Er beschleunigte seine Bemühungen. Seit langer Zeit stand er mit den führenden Banken in Schanghai und Makao in Briefwechsel. Jeder abgehende Dampfer hatte seit mehreren Jahren Zahlungsanweisungen zugunsten eines gewissen Chun Ah Chun zur Einlage in diesen fernöstlichen Banken mitgenommen. Die Beträge wurden jetzt größer. Seine beiden jüngsten Töchter waren noch nicht verheiratet. Er wartete nicht, sondern gab jeder eine Mitgift von Hunderttausend, die in der Bank von Hawaii hinterlegt wurden, Zinsen brachten und auf den Hochzeitstag warteten. Albert übernahm die Firma Ah Chun & Ah Yung, Harold, der Älteste, entschloß sich dazu, sich mit einer Viertelmillion in England niederzulassen, Charles, der Jüngste, bekam Hunderttausend, einen gesetzlichen Vormund und einen Kursus in einem Keeley-Institut. Mama Achun erhielt den Bungalow, das Berghaus auf dem Tantalus und eine neue Villa am Meer, anstelle derjenigen, die Ah Chun an die Regierung verkauft hatte. Außerdem bekam Mama Achun noch eine halbe Million, die solide angelegt war.

Ah Chun war jetzt bereit, den Kern des Problems anzugehen.

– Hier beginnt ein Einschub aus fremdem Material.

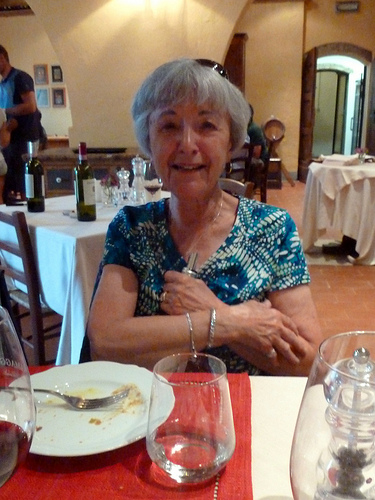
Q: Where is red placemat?
A: On table.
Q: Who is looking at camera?
A: A woman.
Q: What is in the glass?
A: Nothing.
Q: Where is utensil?
A: On plate.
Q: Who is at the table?
A: A woman.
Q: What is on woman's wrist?
A: Bracelet.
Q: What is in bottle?
A: Wine.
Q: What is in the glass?
A: Nothing.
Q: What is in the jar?
A: Pepper.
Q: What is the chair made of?
A: Wood.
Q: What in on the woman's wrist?
A: Bracelets.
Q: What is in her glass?
A: Nothing.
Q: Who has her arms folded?
A: The woman.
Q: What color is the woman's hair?
A: Gray.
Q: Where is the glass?
A: Table.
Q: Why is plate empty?
A: Food was eaten.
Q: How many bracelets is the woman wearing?
A: Two.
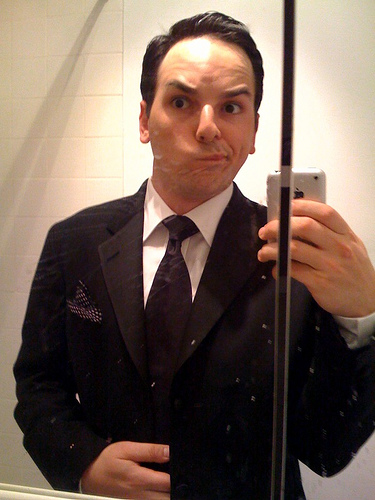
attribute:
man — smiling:
[96, 41, 295, 335]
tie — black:
[158, 216, 204, 320]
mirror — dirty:
[238, 267, 277, 377]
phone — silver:
[269, 156, 324, 209]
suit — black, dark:
[82, 221, 294, 438]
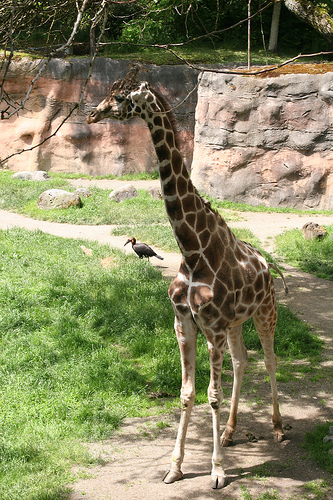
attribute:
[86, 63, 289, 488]
giraffe — facing left, large, lookig to the side, standing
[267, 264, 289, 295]
tail — small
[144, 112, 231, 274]
neck — long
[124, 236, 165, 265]
bird — black, small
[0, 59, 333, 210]
wall — rock wall, large, rocky, tall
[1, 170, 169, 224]
grass — green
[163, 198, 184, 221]
spot — brown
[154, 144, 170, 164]
spot — brown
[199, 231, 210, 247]
spot — brown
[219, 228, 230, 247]
spot — brown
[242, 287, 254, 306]
spot — brown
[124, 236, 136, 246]
head — red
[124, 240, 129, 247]
beak — long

Eines schönen Morgens, als die Familie beim Frühstück saß -er hatte dafür gesorgt, daß alle seine Schwiegersöhne und Töchter anwesend waren - verkündete er, daß er in das Land seiner Vorfahren zurückkehren werde. In einer hübschen kleinen Predigt legte er dar, daß er für seine Familie in ausreichendem Maß Vorsorge getroffen hätte, und stellte verschiedene Regeln auf, die sie, da sei er sicher, sagte er, in die Lage versetzen würden, in Frieden und Harmonie miteinander zu leben. Auch gab er seinen Schwiegersöhnen geschäftliche Ratschläge, predigte die Vorzüge eines mäßigen Lebens und sicherer Geldanlagen und ließ sie von seinem umfassenden Wissen über die industriellen und geschäftlichen Verhältnisse in Hawaii profitieren. Dann verlangte er nach seinem Wagen, fuhr in Begleitung der weinenden Mama Achun zu dem pazifischen Postdampfer hinunter und hinterließ panische Bestürzung im Bungalow. Captain Higginson forderte ungestüm eine gerichtliche Verfügung. Die Töchter vergossen ausgiebig Tränen. Einer ihrer Ehemänner, ein ehemaliger Bundesrichter, zweifelte an Ah Chuns Geisteszustand und eilte zu den zuständigen Behörden, um ihn überprüfen zu lassen. Er kehrte mit der Information zurück, daß Ah Chun am Tag zuvor vor der Kommission erschienen war, eine Untersuchung verlangt und sie glänzend bestanden hatte. Es war nichts zu machen, und so fuhren sie zum Hafen hinunter und sagten dem kleinen Mann Lebewohl, der ihnen vom Promenadendeck aus zum Abschied zuwinkte, als der große Dampfer durch das Korallenriff Kurs aufs offene Meer nahm.